A Igreja, disse o papa, “é chamada a ser morada acolhedora onde todos podem experimentar um amor superior que toca e que move o coração: o amor terno e providente do pai, que nos quer irmãos, nos quer irmãs”.
A Casa da Misericórdia, que fica na zona central de Ulan Bator, capital da Mongólia, funcionará no que antes era uma escola dirigida pelas Irmãs Hospitaleiras de São Paulo de Chartres, graças ao apoio das Pontifícias Obras Missionárias da Austrália, “Catholic Mission”. Surgiu como uma iniciativa da comunidade católica local, chefiada pelo prefeito apostólico de Ulan Bator, cardeal Giorgio Marengo.

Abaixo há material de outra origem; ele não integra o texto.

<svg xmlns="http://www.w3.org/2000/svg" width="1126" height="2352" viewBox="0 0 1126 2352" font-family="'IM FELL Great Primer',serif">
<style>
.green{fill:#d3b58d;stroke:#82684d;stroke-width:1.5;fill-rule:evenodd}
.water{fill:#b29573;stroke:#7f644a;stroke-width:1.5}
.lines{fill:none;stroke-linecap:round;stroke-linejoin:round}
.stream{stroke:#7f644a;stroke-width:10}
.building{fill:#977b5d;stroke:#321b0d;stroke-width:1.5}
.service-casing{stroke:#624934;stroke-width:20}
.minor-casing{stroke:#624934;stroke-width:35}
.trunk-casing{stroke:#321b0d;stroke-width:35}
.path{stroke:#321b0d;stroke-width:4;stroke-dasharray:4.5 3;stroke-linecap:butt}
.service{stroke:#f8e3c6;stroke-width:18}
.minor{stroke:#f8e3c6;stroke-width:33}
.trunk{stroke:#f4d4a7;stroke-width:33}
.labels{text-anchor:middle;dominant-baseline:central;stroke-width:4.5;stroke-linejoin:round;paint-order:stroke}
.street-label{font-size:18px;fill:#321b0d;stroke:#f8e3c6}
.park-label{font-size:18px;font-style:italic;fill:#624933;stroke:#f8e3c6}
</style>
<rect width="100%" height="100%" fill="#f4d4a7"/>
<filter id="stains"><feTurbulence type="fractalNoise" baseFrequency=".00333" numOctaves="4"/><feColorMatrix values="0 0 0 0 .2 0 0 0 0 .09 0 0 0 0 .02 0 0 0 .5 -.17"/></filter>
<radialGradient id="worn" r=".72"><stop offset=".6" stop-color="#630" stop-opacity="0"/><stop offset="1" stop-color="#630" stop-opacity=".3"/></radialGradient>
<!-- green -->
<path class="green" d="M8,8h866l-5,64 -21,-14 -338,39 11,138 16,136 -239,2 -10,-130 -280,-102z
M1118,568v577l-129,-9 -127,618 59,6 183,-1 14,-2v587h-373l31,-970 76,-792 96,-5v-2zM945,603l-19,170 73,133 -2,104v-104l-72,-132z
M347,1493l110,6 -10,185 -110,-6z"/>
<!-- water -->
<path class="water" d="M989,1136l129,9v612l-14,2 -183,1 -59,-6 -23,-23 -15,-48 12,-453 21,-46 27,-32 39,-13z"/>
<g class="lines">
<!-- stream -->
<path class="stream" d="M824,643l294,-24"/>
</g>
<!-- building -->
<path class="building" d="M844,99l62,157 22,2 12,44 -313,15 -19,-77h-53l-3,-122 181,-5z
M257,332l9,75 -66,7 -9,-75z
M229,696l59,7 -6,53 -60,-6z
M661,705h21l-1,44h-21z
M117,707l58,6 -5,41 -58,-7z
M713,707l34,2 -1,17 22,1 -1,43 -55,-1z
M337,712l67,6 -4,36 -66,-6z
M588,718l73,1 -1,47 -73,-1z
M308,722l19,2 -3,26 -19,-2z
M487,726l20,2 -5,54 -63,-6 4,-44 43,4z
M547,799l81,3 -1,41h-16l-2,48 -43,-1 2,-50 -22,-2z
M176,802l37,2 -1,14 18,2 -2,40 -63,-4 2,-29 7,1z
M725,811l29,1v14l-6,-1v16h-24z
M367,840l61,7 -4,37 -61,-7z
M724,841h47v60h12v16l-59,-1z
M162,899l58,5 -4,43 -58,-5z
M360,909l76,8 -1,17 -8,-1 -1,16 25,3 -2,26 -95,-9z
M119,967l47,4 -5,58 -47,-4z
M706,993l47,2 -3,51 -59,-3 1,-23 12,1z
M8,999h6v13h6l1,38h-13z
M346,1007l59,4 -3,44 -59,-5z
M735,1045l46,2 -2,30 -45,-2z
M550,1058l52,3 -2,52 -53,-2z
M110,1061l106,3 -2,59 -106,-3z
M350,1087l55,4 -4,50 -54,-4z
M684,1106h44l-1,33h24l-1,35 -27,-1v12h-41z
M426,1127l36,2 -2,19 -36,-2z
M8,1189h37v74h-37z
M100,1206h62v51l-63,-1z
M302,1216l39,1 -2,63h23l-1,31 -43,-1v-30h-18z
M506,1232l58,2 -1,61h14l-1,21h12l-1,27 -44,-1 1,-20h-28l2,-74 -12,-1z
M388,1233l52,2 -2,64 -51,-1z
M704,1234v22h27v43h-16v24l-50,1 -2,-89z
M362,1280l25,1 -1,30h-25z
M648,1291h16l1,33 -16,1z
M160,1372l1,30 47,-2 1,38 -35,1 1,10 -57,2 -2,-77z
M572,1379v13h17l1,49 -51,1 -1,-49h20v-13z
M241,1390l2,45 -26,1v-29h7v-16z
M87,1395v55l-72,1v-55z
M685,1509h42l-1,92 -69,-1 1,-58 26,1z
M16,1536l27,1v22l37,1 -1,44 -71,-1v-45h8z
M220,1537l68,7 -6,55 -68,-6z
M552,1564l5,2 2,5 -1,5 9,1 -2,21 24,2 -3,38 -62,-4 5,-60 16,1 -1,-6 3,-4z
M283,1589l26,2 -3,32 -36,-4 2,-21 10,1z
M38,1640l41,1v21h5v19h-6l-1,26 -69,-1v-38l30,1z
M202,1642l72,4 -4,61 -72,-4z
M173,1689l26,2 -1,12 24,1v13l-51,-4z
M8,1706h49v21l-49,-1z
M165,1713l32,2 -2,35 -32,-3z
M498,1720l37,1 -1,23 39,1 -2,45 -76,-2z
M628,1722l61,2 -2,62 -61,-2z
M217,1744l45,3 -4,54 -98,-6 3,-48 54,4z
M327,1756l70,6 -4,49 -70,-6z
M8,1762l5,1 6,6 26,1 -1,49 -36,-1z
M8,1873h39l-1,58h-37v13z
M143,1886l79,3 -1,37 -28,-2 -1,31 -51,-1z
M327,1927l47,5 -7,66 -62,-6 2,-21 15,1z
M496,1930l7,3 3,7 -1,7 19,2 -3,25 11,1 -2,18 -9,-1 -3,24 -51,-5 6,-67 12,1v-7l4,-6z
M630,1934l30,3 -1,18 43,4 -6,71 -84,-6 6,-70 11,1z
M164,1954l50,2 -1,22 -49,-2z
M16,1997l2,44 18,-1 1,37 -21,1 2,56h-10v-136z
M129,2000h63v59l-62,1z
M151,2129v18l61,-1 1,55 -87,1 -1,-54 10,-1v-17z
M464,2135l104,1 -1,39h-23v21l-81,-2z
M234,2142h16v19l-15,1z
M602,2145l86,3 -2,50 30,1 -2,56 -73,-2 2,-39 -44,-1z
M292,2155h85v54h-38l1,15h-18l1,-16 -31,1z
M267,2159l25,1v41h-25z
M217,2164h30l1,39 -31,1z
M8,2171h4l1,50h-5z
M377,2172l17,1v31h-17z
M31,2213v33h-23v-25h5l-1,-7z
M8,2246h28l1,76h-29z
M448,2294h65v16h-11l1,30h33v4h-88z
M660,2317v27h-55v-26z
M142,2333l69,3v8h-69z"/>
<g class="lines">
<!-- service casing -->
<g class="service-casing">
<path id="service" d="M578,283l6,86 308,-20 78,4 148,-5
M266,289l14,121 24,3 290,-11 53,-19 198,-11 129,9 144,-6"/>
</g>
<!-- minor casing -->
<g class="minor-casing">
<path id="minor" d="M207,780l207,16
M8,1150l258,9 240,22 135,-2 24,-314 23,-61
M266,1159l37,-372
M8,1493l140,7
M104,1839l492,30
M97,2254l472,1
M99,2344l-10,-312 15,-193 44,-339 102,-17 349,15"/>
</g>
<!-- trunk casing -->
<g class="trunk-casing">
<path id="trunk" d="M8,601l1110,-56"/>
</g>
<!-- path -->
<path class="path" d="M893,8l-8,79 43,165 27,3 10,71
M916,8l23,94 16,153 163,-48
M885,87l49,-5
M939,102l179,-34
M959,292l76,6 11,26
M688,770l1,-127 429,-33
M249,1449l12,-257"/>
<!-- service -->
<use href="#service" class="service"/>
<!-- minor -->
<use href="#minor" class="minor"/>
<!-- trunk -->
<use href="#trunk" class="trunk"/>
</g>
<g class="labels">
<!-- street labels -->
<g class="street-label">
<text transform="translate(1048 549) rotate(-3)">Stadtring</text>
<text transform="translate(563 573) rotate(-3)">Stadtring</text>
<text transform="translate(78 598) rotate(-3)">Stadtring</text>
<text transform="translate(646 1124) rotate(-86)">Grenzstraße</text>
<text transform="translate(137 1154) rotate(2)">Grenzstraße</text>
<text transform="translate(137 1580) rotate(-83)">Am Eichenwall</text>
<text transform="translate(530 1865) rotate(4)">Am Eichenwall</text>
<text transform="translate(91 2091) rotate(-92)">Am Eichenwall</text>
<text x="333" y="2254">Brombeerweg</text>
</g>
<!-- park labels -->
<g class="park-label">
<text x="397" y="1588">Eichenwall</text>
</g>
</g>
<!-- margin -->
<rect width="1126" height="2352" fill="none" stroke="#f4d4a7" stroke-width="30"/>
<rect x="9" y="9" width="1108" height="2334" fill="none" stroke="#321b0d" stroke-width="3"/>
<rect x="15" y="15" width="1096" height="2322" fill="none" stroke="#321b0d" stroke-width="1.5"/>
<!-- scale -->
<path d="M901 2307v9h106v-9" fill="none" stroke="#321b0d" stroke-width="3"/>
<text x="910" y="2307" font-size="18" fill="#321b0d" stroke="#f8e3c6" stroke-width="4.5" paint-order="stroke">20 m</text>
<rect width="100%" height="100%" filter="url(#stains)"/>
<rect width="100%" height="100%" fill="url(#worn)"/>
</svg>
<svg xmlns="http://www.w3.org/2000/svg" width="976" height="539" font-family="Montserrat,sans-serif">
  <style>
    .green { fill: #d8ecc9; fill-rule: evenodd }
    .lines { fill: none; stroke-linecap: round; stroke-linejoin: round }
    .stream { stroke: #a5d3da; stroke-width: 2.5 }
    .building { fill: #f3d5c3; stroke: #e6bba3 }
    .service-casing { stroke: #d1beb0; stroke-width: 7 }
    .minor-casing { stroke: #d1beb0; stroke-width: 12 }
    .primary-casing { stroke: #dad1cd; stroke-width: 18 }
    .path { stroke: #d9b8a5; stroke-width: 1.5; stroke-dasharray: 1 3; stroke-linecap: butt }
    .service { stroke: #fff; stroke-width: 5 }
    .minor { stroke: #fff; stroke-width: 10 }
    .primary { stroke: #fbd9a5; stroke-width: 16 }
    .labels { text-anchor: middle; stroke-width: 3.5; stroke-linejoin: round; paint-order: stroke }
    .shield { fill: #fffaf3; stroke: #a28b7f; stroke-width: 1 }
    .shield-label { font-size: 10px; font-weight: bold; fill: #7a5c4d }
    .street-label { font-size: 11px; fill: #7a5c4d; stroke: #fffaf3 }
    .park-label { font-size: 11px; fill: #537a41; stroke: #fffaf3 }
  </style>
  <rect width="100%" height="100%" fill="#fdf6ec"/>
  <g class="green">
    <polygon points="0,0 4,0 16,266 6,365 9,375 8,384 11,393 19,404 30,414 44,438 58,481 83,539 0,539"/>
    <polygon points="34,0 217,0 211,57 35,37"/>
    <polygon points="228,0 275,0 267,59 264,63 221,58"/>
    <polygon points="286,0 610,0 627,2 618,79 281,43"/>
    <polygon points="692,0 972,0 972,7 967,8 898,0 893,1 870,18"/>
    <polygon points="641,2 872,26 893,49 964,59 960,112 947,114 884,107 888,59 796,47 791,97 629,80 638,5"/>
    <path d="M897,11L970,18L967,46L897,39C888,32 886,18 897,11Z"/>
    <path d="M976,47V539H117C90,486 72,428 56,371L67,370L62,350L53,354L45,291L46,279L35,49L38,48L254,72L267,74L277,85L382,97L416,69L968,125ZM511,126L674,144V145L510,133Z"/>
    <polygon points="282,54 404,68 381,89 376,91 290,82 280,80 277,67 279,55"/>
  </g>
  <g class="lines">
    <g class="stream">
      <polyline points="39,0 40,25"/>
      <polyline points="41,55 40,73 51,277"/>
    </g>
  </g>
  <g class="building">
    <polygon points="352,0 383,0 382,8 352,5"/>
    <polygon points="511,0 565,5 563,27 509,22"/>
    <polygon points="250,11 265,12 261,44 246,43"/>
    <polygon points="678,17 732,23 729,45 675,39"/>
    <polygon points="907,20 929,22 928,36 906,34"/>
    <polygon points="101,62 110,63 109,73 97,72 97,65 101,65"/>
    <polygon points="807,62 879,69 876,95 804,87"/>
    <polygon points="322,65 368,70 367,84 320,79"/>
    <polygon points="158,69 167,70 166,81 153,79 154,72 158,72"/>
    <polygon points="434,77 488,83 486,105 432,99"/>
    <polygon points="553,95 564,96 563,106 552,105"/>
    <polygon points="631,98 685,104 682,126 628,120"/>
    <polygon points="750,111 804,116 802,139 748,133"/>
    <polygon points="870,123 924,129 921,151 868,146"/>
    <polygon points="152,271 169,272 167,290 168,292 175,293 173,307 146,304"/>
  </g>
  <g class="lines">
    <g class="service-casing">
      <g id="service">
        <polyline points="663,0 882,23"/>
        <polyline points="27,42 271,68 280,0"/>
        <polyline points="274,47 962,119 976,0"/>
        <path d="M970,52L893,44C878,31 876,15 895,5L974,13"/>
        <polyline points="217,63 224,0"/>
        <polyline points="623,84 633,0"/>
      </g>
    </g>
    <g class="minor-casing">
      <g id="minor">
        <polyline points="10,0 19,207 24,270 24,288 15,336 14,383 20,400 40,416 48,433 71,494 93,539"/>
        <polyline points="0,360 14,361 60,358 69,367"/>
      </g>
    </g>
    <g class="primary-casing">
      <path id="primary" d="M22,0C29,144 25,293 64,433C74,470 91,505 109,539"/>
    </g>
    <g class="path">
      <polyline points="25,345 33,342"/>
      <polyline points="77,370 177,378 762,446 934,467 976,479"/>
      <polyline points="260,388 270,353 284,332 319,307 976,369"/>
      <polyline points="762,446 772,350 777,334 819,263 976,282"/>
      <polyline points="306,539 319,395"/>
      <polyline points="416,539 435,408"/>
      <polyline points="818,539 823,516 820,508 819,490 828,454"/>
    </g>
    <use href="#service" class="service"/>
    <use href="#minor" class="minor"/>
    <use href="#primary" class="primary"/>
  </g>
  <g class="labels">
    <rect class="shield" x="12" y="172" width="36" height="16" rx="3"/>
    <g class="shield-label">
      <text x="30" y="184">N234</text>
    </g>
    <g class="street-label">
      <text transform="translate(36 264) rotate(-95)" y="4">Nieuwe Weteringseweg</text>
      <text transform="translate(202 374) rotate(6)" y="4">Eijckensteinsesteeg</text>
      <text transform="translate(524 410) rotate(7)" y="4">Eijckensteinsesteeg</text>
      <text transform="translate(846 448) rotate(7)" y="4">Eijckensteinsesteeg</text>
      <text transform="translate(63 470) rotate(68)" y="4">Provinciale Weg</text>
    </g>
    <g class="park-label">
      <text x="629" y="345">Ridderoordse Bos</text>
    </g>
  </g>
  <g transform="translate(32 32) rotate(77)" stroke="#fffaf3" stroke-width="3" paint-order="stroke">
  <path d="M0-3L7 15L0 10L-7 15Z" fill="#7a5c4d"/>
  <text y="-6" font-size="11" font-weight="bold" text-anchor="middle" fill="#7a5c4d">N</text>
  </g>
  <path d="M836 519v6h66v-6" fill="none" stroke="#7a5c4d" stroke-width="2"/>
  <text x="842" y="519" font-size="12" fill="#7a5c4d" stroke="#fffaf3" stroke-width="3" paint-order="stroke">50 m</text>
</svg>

Francisco chegou ao local por volta das 9h30 (hora local), e foi recebido numa cerimônia que incluiu cantos e danças por crianças que participam na estrutura educativa católica da Mongólia.
Em sua mensagem de boas-vindas, o diretor da Casa da Misericórdia, o irmão Andrew Tran Le Phuong, salesiano, disse que o lugar procura "alcançar aqueles que, de alguma forma, se sentem marginalizados da sociedade. Criamos um lar onde todos são bem-vindos".
“A nossa esperança é criar um local de refúgio para pessoas vulneráveis, especialmente mulheres e crianças, para que possam reunir-se num ambiente amoroso e sentir-se valorizados, seguros e em paz”, disse ele.
O papa também ouviu testemunhos como o de irmã Verônica Kim, religiosa das Irmãs Hospitaleiras de São Paulo de Chartres, que há oito anos se dedica ao cuidado gratuito dos indigentes na Clínica Santa Maria da Mongólia.
Lúcia Otgongerel, da paróquia de Santa Maria em Ulan Bator, “sétima numa família de oito”, se disse feliz por “falar aqui em nome de milhares de pessoas com deficiência”: “Faltam-me dois braços e duas pernas, mas quero dizer que sou a pessoa mais sortuda do mundo, porque tomei a decisão de aceitar plenamente o amor de Deus, o amor de Jesus”.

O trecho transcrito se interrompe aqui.